Let $S$ be some orientable surface obtained by removing finitely many points from a closed surface.

The Riemann moduli space for $S$ is just the set of isomorphism classes of complex structures. In other words, it's the quotient of the set of all complex structures on $S$, by the equivalence relation where two complex structures $\mu,\mu'$ on $S$ are equivalent if there is an homeomorphism $f : S\rightarrow S$ such that $\mu\circ f = \mu'$.

According to Wikipedia, the Teichmuller space for $S$ can be described as also the quotient of the set of all complex structures on $S$ by the same equivalence relation, except where the $f$ is required to be isotopic to the identity.

In Lochak's paper here: http://www.math.jussieu.fr/~lochak/textes/curves.pdf

he says that points of the Teichmuller space can be described by pairs $(X,f)$ where $X$ is a Riemann surface (ie, a complex structure on $S$), and $f : S\rightarrow X$ is a diffeomorphism, and that $(X,f)\sim(X',f')$ if $f'\circ f^{-1}$ is homotopic to an isomorphism (ie, a biholomorphic map) from $X\rightarrow X'$.

My first question is - In this case, is $f'\circ f^{-1}$ being homotopic to an isomorphism equivalent to it being isotopic to one?

My second question is - Why are these two definitions equivalent? I can't seem to see why having an isomorphism $X\rightarrow X'$ that is isotopic to the identity is equivalent to $f'\circ f^{-1}$ being homotopic to an isomorphism.

In fact this just seems false.
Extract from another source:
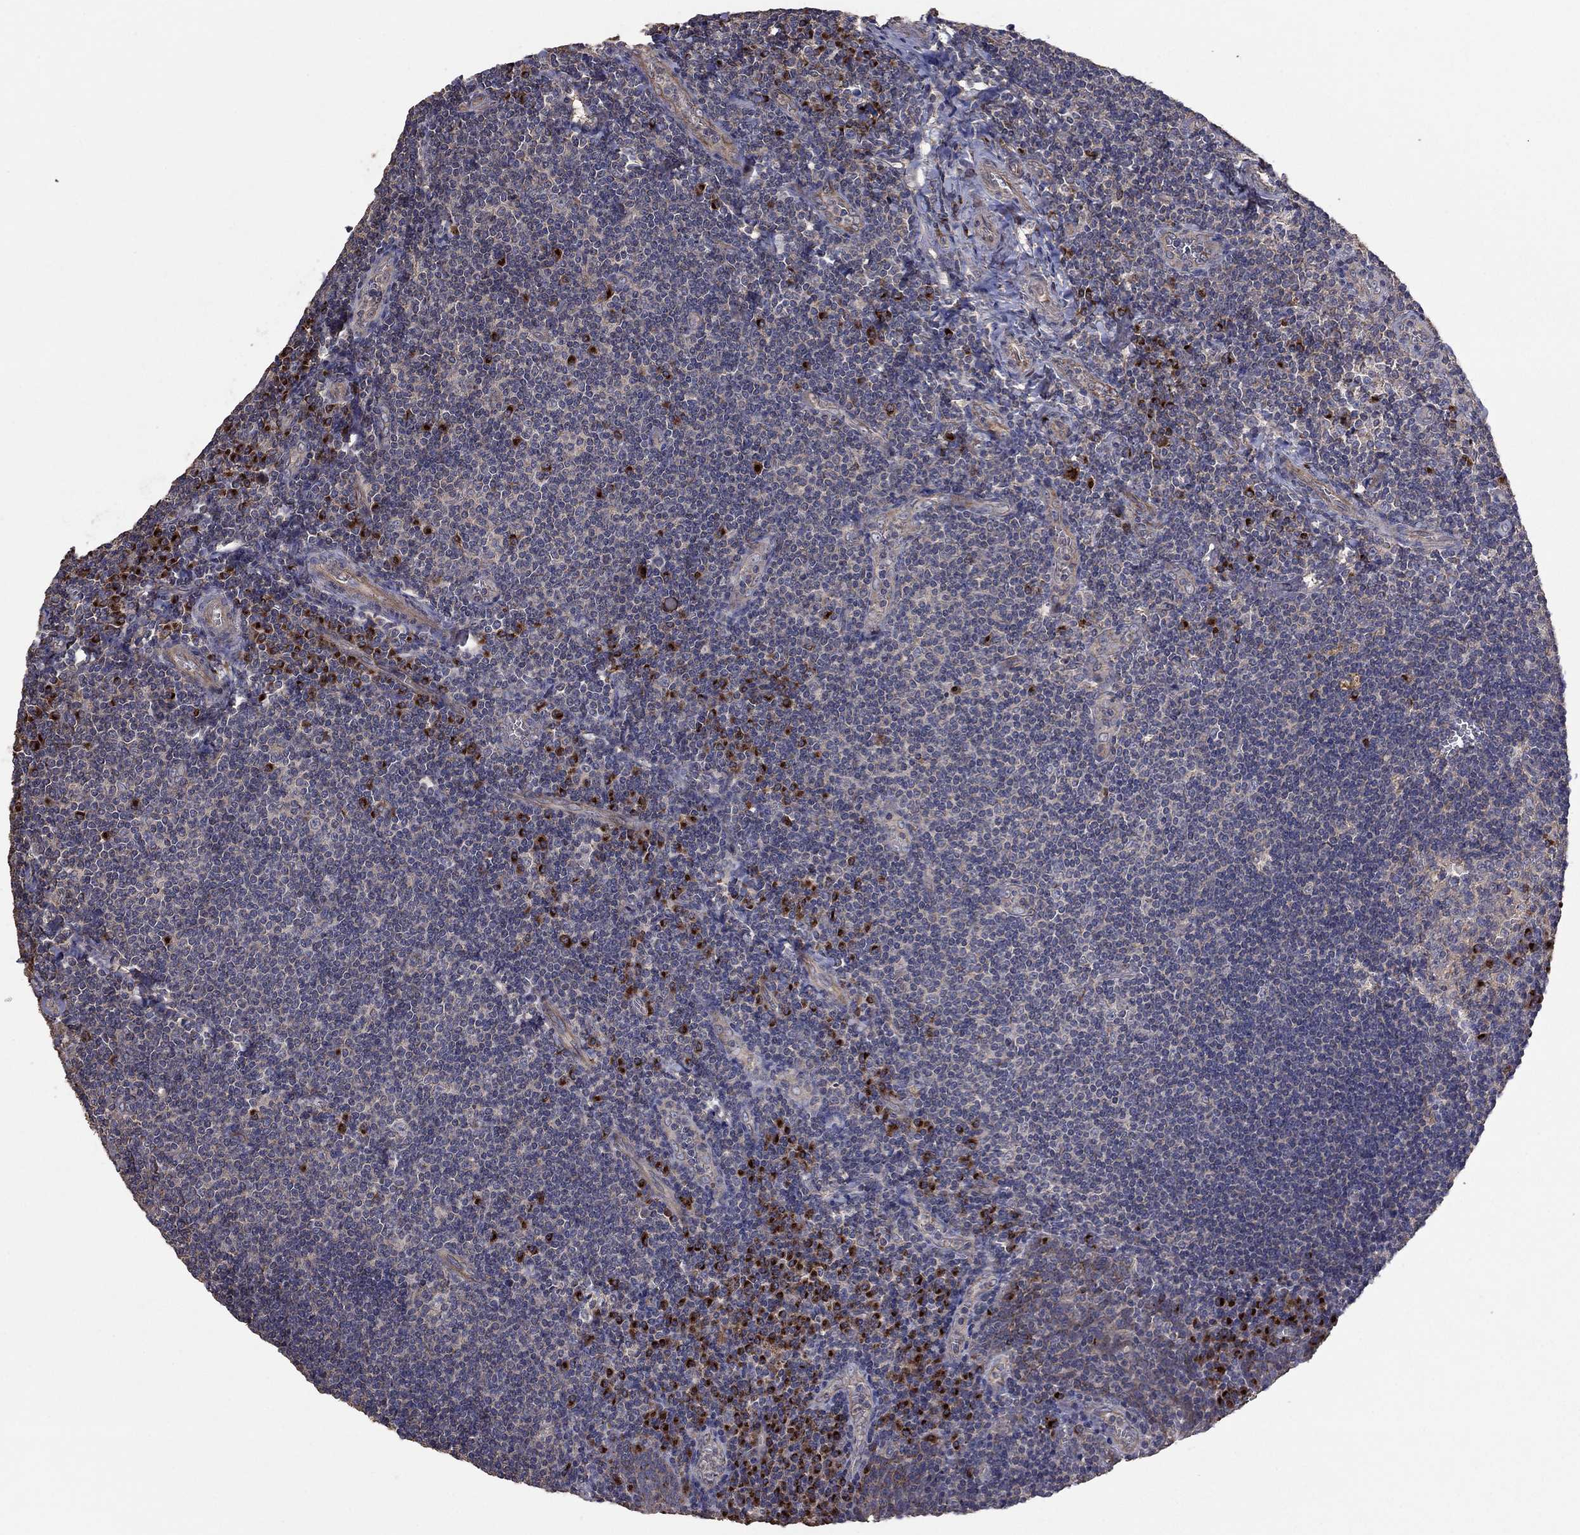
{"staining": {"intensity": "strong", "quantity": "<25%", "location": "cytoplasmic/membranous"}, "tissue": "tonsil", "cell_type": "Germinal center cells", "image_type": "normal", "snomed": [{"axis": "morphology", "description": "Normal tissue, NOS"}, {"axis": "morphology", "description": "Inflammation, NOS"}, {"axis": "topography", "description": "Tonsil"}], "caption": "About <25% of germinal center cells in unremarkable tonsil exhibit strong cytoplasmic/membranous protein positivity as visualized by brown immunohistochemical staining.", "gene": "FLT4", "patient": {"sex": "female", "age": 31}}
Ie, consider the case where $X = X'$ as Riemann surfaces, and pick markings $f,f'$ such that $f'\circ f^{-1}$ is not isotopic to the identity, then the equivalence of the two definitions would seem to imply that there are isomorphisms between $X$ and $X'$ that are isotopic to the identity, and ones that are not, which seems strange to me.